Most people considering LASIK surgery start the process by educating themselves online about different aspects of the procedure: the technology used, what to expect, recovery time, costs, and the list goes on. But these potential LASIK surgery candidates quickly become overwhelmed by all the terminology they encounter online - Wavefront, Custom, Optimized, Guided, Topoguided! What does it all mean? We’re here to help.

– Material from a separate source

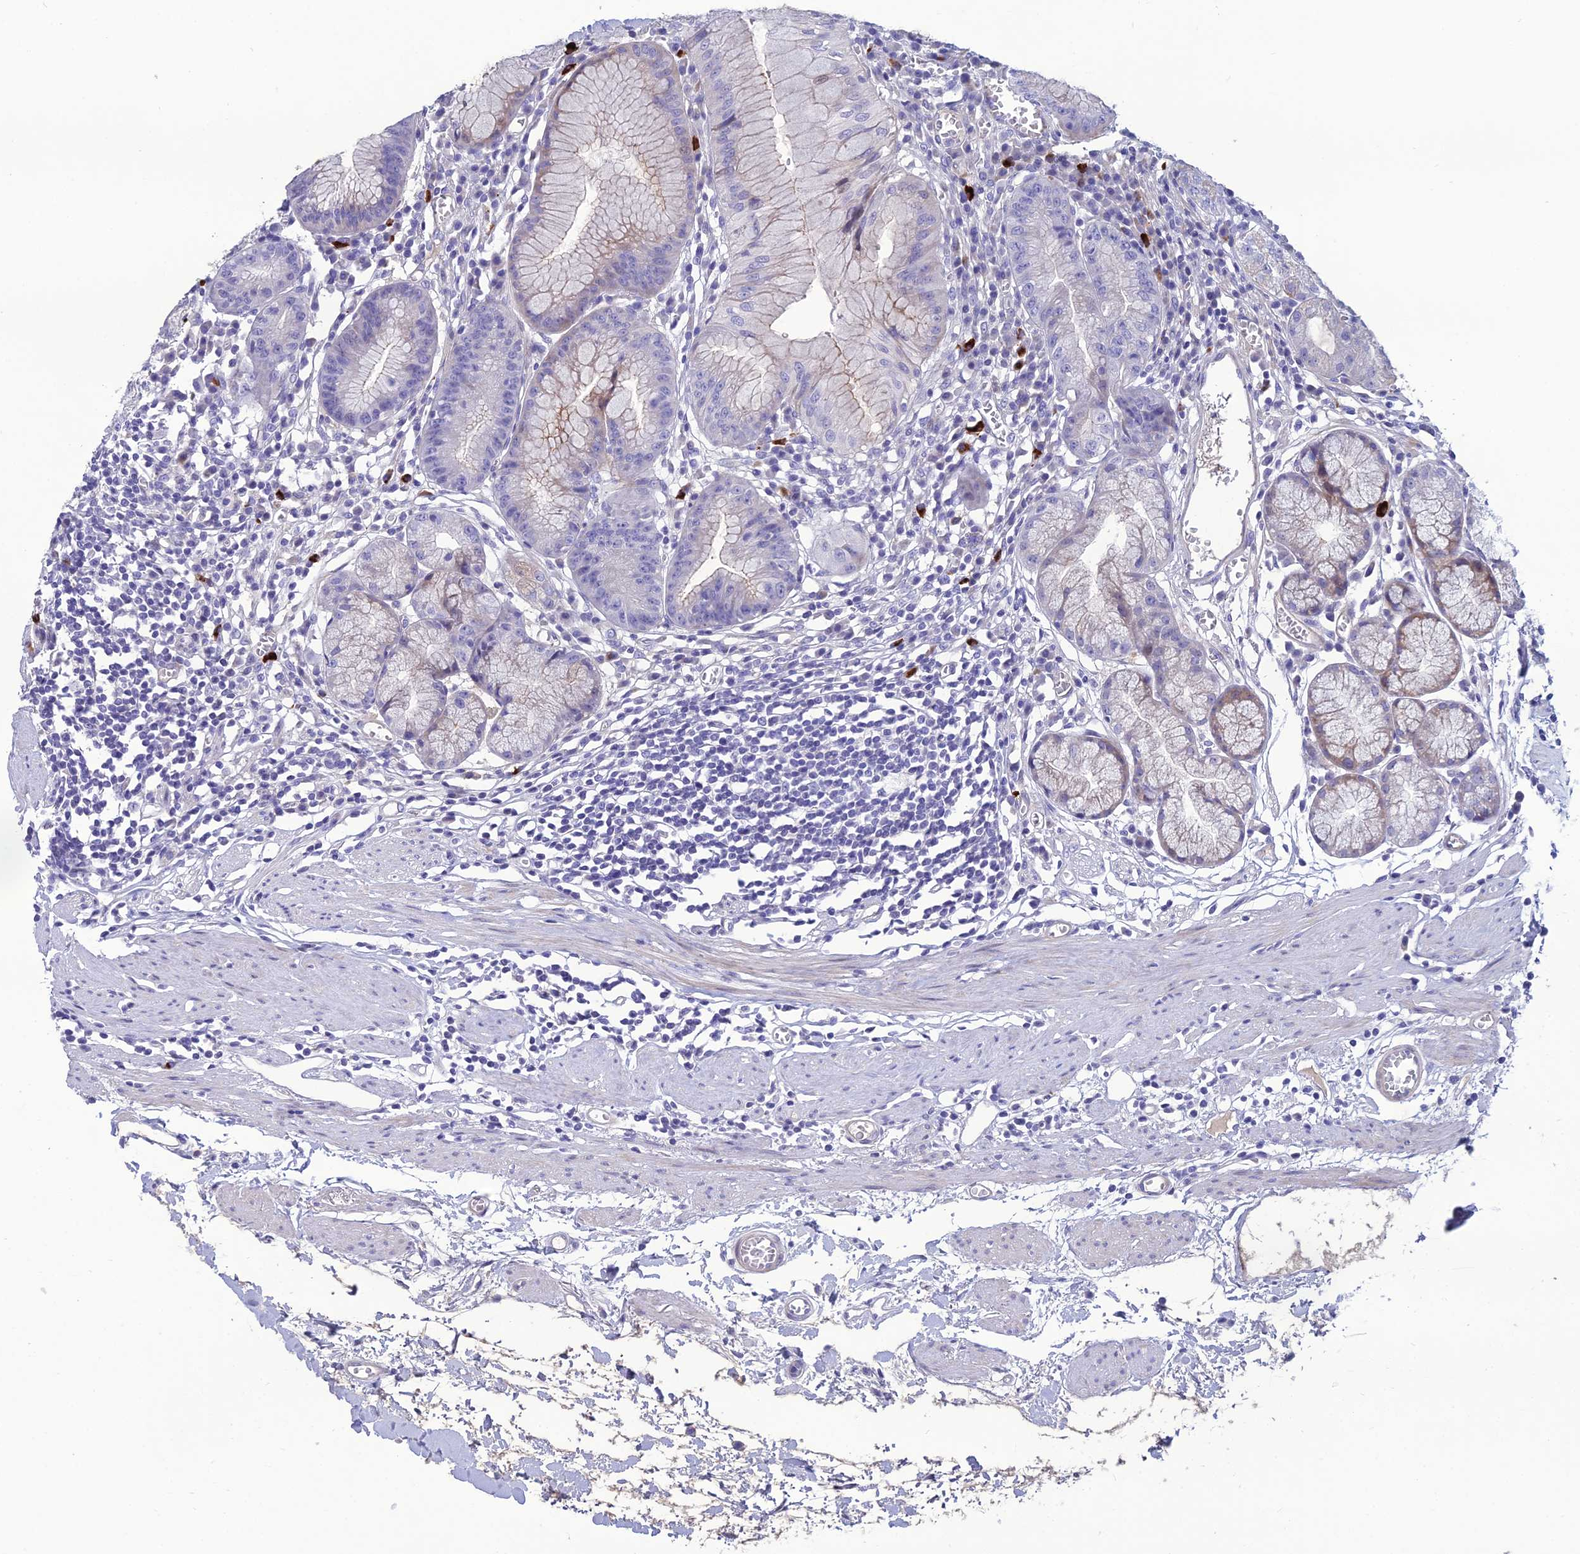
{"staining": {"intensity": "weak", "quantity": "<25%", "location": "cytoplasmic/membranous"}, "tissue": "stomach", "cell_type": "Glandular cells", "image_type": "normal", "snomed": [{"axis": "morphology", "description": "Normal tissue, NOS"}, {"axis": "topography", "description": "Stomach"}], "caption": "Immunohistochemistry histopathology image of unremarkable stomach: stomach stained with DAB shows no significant protein positivity in glandular cells. (DAB (3,3'-diaminobenzidine) immunohistochemistry (IHC) with hematoxylin counter stain).", "gene": "OR56B1", "patient": {"sex": "male", "age": 55}}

First, you want to make sure you are considering all-laser LASIK surgery, no blades! LASIK surgery is a two-step process, so there are two lasers involved. You want to make sure step one (in which a corneal flap is created that allows the second laser to access the cornea) is executed with a laser and not a blade. We have proven and successful technology to perform both steps of LASIK surgery without blades, so why would you choose a blade over no blade? It’s an easy decision.

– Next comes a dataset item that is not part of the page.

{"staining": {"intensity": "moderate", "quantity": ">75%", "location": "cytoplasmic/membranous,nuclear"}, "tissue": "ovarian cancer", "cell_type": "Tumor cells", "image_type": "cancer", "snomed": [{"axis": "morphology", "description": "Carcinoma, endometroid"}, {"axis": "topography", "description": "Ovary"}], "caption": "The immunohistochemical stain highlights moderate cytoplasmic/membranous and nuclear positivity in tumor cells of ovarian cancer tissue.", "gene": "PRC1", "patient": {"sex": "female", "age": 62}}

Step two is the laser that actually corrects your vision. Do not be fooled by the word custom! Nearly all LASIK surgery is custom to some degree. In the current medical environment, there is really no such thing as non-custom LASIK surgery and that’s how it should be. That’s how you get great results! The type/level of customization depends on the lasers that are being used by your surgeon. Some lasers can perform a single type of customization, while other lasers can perform all types.
Prior to 2003 – Regular LASIK surgery that was not customized.
2003 – Wavefront Guided LASIK introduced on the VISX laser. This was the first time there was software and diagnostic testing that links to the laser. This testing looks for aberrations or visual imperfections or distortion and tries to correct them.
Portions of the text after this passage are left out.